Why administrator rights matter here
This command changes system integrity and component corruption. Run it in an elevated shell so Windows can apply the repair instead of only returning an access or privilege error.
Before you run it
Open PowerShell as administrator for the AppX registration step. The registration pass can produce a lot of output, and some lines may refer to packages that are not relevant to the active problem.
When this is probably the wrong fix
This is not the right first fix for a single third-party app bug, a browser-only issue, or obvious hardware failure. Use it when the symptom points to Windows image health, recurring update corruption, or protected system files.
What to do if it does not help
If wsreset.exe Get-AppxPackage -AllUsers | Foreach {Add-AppxPackage -DisableDevelopmentMode -Register "$($_.InstallLocation)\AppXManifest.xml"} sfc /scannow does not improve the microsoft store does not open or closes immediately, move to the next repair step that matches the same symptom family instead of piling on random commands.
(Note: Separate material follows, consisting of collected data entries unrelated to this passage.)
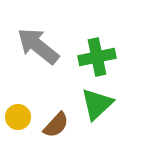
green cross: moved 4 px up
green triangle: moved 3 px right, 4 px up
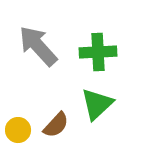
gray arrow: rotated 9 degrees clockwise
green cross: moved 1 px right, 5 px up; rotated 9 degrees clockwise
yellow circle: moved 13 px down
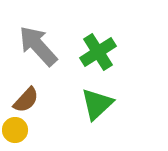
green cross: rotated 30 degrees counterclockwise
brown semicircle: moved 30 px left, 25 px up
yellow circle: moved 3 px left
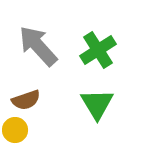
green cross: moved 2 px up
brown semicircle: rotated 28 degrees clockwise
green triangle: rotated 18 degrees counterclockwise
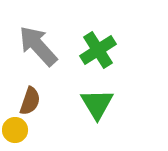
brown semicircle: moved 4 px right, 1 px down; rotated 52 degrees counterclockwise
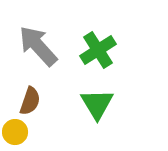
yellow circle: moved 2 px down
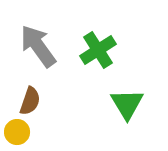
gray arrow: rotated 6 degrees clockwise
green triangle: moved 30 px right
yellow circle: moved 2 px right
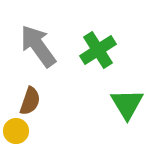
yellow circle: moved 1 px left, 1 px up
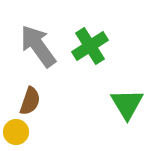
green cross: moved 8 px left, 4 px up
yellow circle: moved 1 px down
The best follow-up depends on whether the failure is mainly about system integrity and component corruption.
Frequently asked questions
Should I use wsreset.exe Get-AppxPackage -AllUsers | Foreach {Add-AppxPackage -DisableDevelopmentMode -Register "$($_.InstallLocation)\AppXManifest.xml"} sfc /scannow for this exact Windows symptom?
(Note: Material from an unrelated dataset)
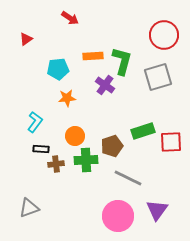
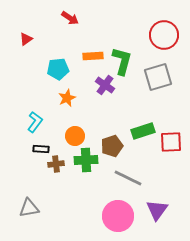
orange star: rotated 18 degrees counterclockwise
gray triangle: rotated 10 degrees clockwise
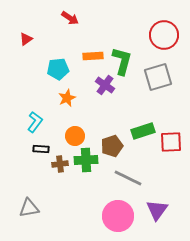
brown cross: moved 4 px right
Use it when the behavior on your PC lines up with the repair target on this page: It targets Store and built-in app platform failures where the Store itself, packaged apps, or registration state are damaged.
What should I check right after wsreset.exe Get-AppxPackage -AllUsers | Foreach {Add-AppxPackage -DisableDevelopmentMode -Register "$($_.InstallLocation)\AppXManifest.xml"} sfc /scannow?
Check whether the original trigger still reproduces the same failure. For this page, a useful checkpoint is whether the microsoft store does not open or closes immediately becomes less frequent, changes form, or points you toward a more specific next step.
When should I not rely on wsreset.exe Get-AppxPackage -AllUsers | Foreach {Add-AppxPackage -DisableDevelopmentMode -Register "$($_.InstallLocation)\AppXManifest.xml"} sfc /scannow alone?
This is not the right first fix for a single third-party app bug, a browser-only issue, or obvious hardware failure. Use it when the symptom points to Windows image health, recurring update corruption, or protected system files.